Mayor of Misurata
- In office July 2014 – 17 December 2017
- Succeeded by: Vacant

Personal details
- Died: 17 December 2017 Misurata, Libya

= Mohamed Eshtewi =

Libyan politician

Mohamed Eshtewi (محمد اشتيوي; died 17 December 2017) was a Libyan politician who served as Mayor of Misurata from 2014 until 2017, when he was assassinated.

== Life and career ==
In July 2014, Eshtewi and the Misurata City Council were elected with 80,000 votes.

With the rise of ISIS in Libya, Misurata became home to many people fleeing the violence. In May 2016, Eshtewi appealed for international aid, as his city had run out of food and housing for the refugees.

In spring 2017, Mayor Eshtewi and the Misurata Municipal Council were the subjects of opposition by the city's military council, who opposed Eshtewi's support for the Libyan Political Agreement and the Presidential Council. After a series of demonstrations, military council head Ibrahim Ben Rajeb, an ally of the nationwide anti-Presidential Council movement led by Khalifa Ghwell, attempted to stage a coup d'état. On 21 March 2017, the military council announced that the municipal council had been dismissed and replaced by a steering committee. The attempted coup was unsuccessful, largely ignored by municipal staff and the general population. On 13 April 2017, demonstrators from the same group protested the city's municipal council by blocking up the main entrance to the council building, constructing a cement-brick wall and even plastering it. A court order to remove the wall was not immediately carried out, and council employees who arrived to take it down were prevented by the protestors.

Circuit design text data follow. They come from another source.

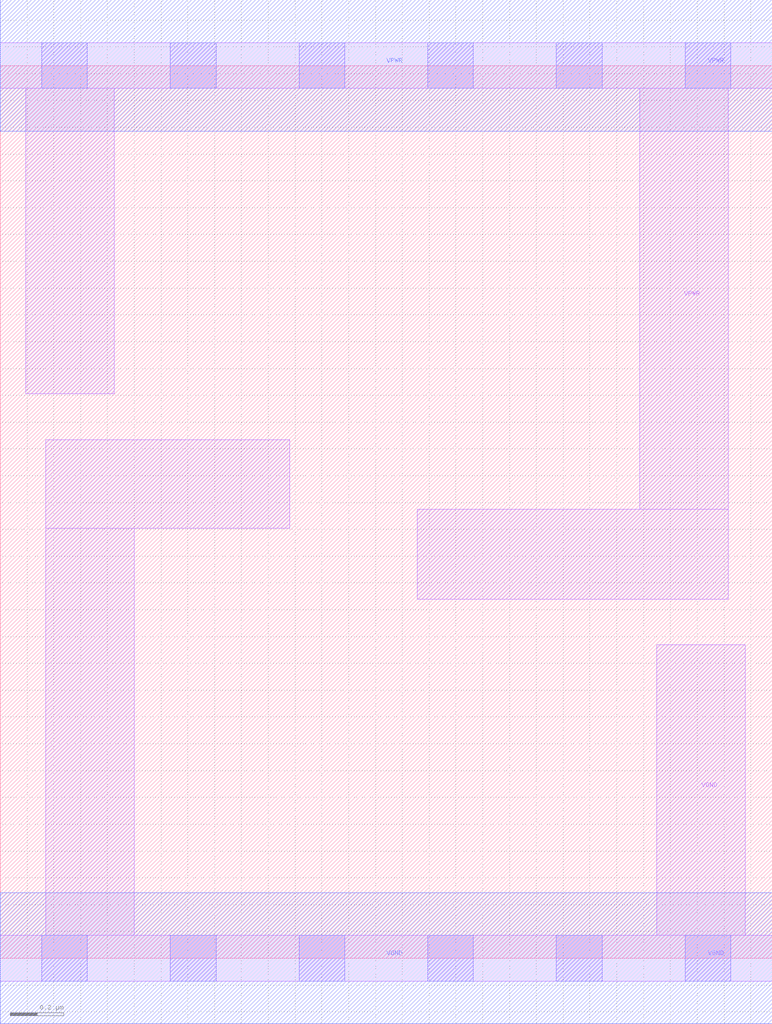
<source format=lef>
# Copyright 2020 The SkyWater PDK Authors
#
# Licensed under the Apache License, Version 2.0 (the "License");
# you may not use this file except in compliance with the License.
# You may obtain a copy of the License at
#
#     https://www.apache.org/licenses/LICENSE-2.0
#
# Unless required by applicable law or agreed to in writing, software
# distributed under the License is distributed on an "AS IS" BASIS,
# WITHOUT WARRANTIES OR CONDITIONS OF ANY KIND, either express or implied.
# See the License for the specific language governing permissions and
# limitations under the License.
#
# SPDX-License-Identifier: Apache-2.0

VERSION 5.7 ;
  NAMESCASESENSITIVE ON ;
  NOWIREEXTENSIONATPIN ON ;
  DIVIDERCHAR "/" ;
  BUSBITCHARS "[]" ;
UNITS
  DATABASE MICRONS 200 ;
END UNITS
MACRO sky130_fd_sc_lp__decap_6
  CLASS CORE SPACER ;
  SOURCE USER ;
  FOREIGN sky130_fd_sc_lp__decap_6 ;
  ORIGIN  0.000000  0.000000 ;
  SIZE  2.880000 BY  3.330000 ;
  SYMMETRY X Y R90 ;
  SITE unit ;
  PIN VGND
    DIRECTION INOUT ;
    USE GROUND ;
    PORT
      LAYER li1 ;
        RECT 0.000000 -0.085000 2.880000 0.085000 ;
        RECT 0.170000  0.085000 0.500000 1.605000 ;
        RECT 0.170000  1.605000 1.080000 1.935000 ;
        RECT 2.450000  0.085000 2.780000 1.170000 ;
      LAYER mcon ;
        RECT 0.155000 -0.085000 0.325000 0.085000 ;
        RECT 0.635000 -0.085000 0.805000 0.085000 ;
        RECT 1.115000 -0.085000 1.285000 0.085000 ;
        RECT 1.595000 -0.085000 1.765000 0.085000 ;
        RECT 2.075000 -0.085000 2.245000 0.085000 ;
        RECT 2.555000 -0.085000 2.725000 0.085000 ;
      LAYER met1 ;
        RECT 0.000000 -0.245000 2.880000 0.245000 ;
    END
  END VGND
  PIN VPWR
    DIRECTION INOUT ;
    USE POWER ;
    PORT
      LAYER li1 ;
        RECT 0.000000 3.245000 2.880000 3.415000 ;
        RECT 0.095000 2.105000 0.425000 3.245000 ;
        RECT 1.555000 1.340000 2.715000 1.675000 ;
        RECT 2.385000 1.675000 2.715000 3.245000 ;
      LAYER mcon ;
        RECT 0.155000 3.245000 0.325000 3.415000 ;
        RECT 0.635000 3.245000 0.805000 3.415000 ;
        RECT 1.115000 3.245000 1.285000 3.415000 ;
        RECT 1.595000 3.245000 1.765000 3.415000 ;
        RECT 2.075000 3.245000 2.245000 3.415000 ;
        RECT 2.555000 3.245000 2.725000 3.415000 ;
      LAYER met1 ;
        RECT 0.000000 3.085000 2.880000 3.575000 ;
    END
  END VPWR
END sky130_fd_sc_lp__decap_6

</source>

On 3 May 2017, Eshtewi was forced to resign by protesters who forced their way into a meeting he was holding with Sirte mayor Mukhtar al-Madani and Bunyan Marsous representatives. The protestors stormed the building around 8 pm, pushed and shouted at Eshtewi, and refused to let him exit. There were unconfirmed gunshots, but no weapon was pointed at him. Eshtewi was forced to sign a statement of resignation, but revoked it soon after, stating that he had signed it under duress. In a statement, he vowed to continue his mayoral duties as normal.

== Assassination ==
In late afternoon, Sunday, 17 December 2017, Eshtewi arrived at the Misurata Airport from Istanbul, Turkey, where he and numerous other city councilmen and elders had been on an official business trip. Just before sunset, he left the airport and was being driven back home from the airport with his brother Ahmed. Their car was attacked as it stopped at traffic lights on the airport road. Eshtewi's brother was shot in the head, and Eshtewi was kidnapped. His body was found several hours later outside the private Safwa Hospital in Misrata. There were three bullet wounds to his back, and bullet wounds in his legs, but the cause of death was a sharp blow to the head, according to a Misrata Central Hospital spokesman.

=== Aftermath ===
After Eshtewi's death, the City of Misurata declared three days of mourning, including public funeral prayers held at a sports venue. Eshtewi was buried on Monday, 18 December 2017, around 2:00 pm. Eshtewi's brother, Ahmed, is in serious but stable condition, and is recovering in Misrata Central Hospital's intensive care unit.

The motive behind the attack is unclear, as are the identities of the perpetrators. Suspicion has been raised by some that Islamists and militants were responsible, though none of the armed groups active in the region immediately claimed responsibility. One senior local official told the Libya Herald that he believed local groups were not the perpetrators, but that Gaddafi or Haftar sympathizers or ISIS could be responsible. The Misurata Security Directorate formed a task force team to investigate the murder. Police spokesman Mohamed Ben Al-Amin urged restraint and cautioned not to accuse certain groups without evidence.

=== Reactions ===
Following Eshtewi's assassination, many important Libyan political figures and institutions released statements. The High Council of State, Presidential Council, and House of Representatives expressed condolences and condemned the murder. Prime Minister and Presidential Council Vice Chairman Ahmed Maiteeq praised Eshtewi's courage and peacemaking efforts, and lamented that Libya was still "bleeding" after the revolution. The Misurata City Council expressed its "deep sorrow and grief" at the murder. Official condemnations of the attack followed from the municipal governments of Sabratha, Tripoli, and Zliten. Misurata's rival cities in the east, Zintan and Bani Walid, did not release statements.

Peter Millett, the British Ambassador to Libya, tweeted that he was "deeply saddened" by the "senseless murder." The Italian embassy in Tripoli released a statement echoing Millett's sentiments. The French Foreign Ministry called the murder a "cowardly act" that indicated an urgent need for a political solution to the current crisis. The Turkish foreign ministry described the "heinous assassination" as an attempt to destabilize Misurata and Libya. United Nations envoy to Libya Ghassan Salamé condemned the killing, calling Eshtewi a contributor to peace in Misurata and Libya.

In addition, Libyan state electricity company GECOL, the National Forces Alliance, and tribal leaders have expressed their regrets.